Body Politics and the Rwandan Crisis


Baines, Erin K. 2003. “Body Politics and the Rwandan Crisis.” Third World Quarterly 24 (3): 479–93.

Author: Erin K Baines


Since the Rwandan genocide of 1994, scholars and policy think tanks have produced an impressive number of macro-level studies and theories to explain the seemingly inexplicable: how and why did this happen? Yet these studies, most often based on ethnic and/or global level analyses, tend to simplify complex social relations at the local level which likewise contributed to the genocide.
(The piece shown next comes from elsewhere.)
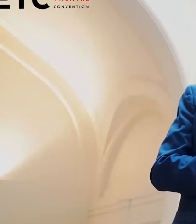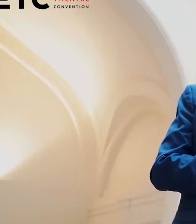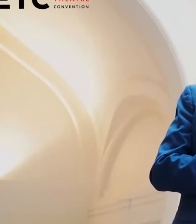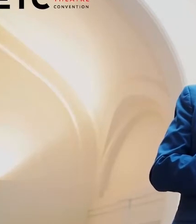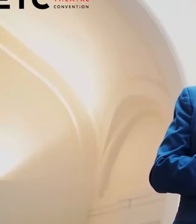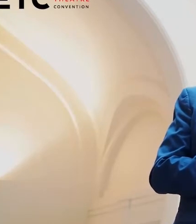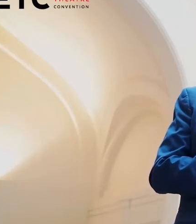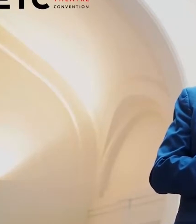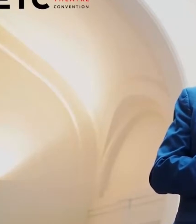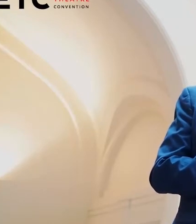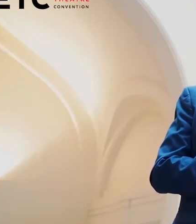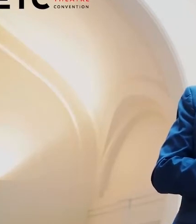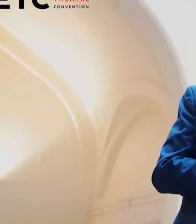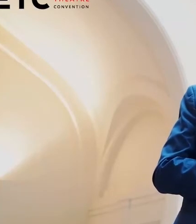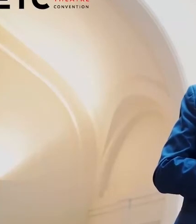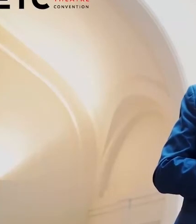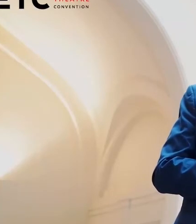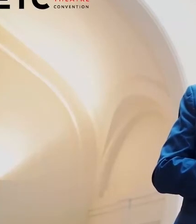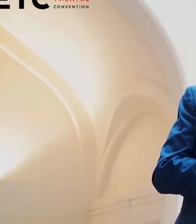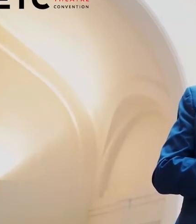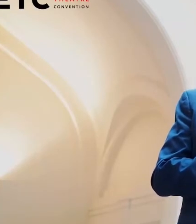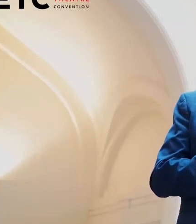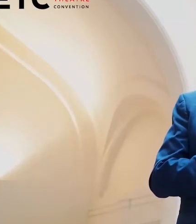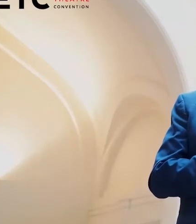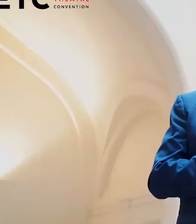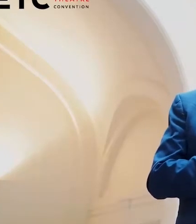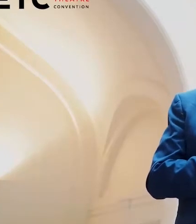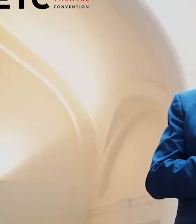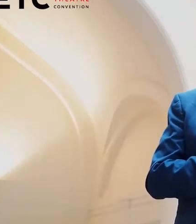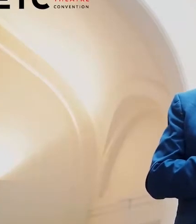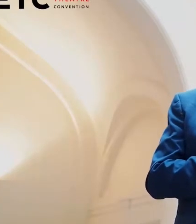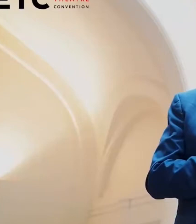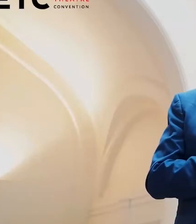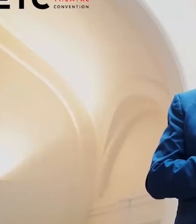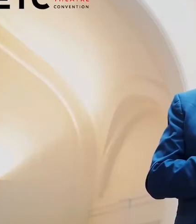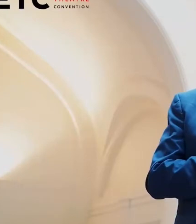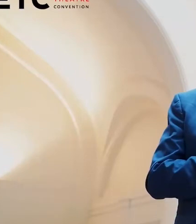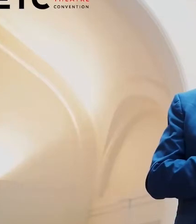from all over Europe from 8th to 13th of June.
This article examines 'micro-level' testimonial evidence collected in human rights reports to shed light on one particularly under-theorised realm and approach, that of gender and the politics of the body. I suggest that the 1994 genocide was an extreme attempt not only to purge the 'Hutu nation' of the Tutsi, but also to actively engender a vision of the 'Hutu nation' in the minds of an otherwise diverse and fragmented local populace. Women's bodies, gender and sexuality became highly contested terrains for scripting this vision of an imagined nation.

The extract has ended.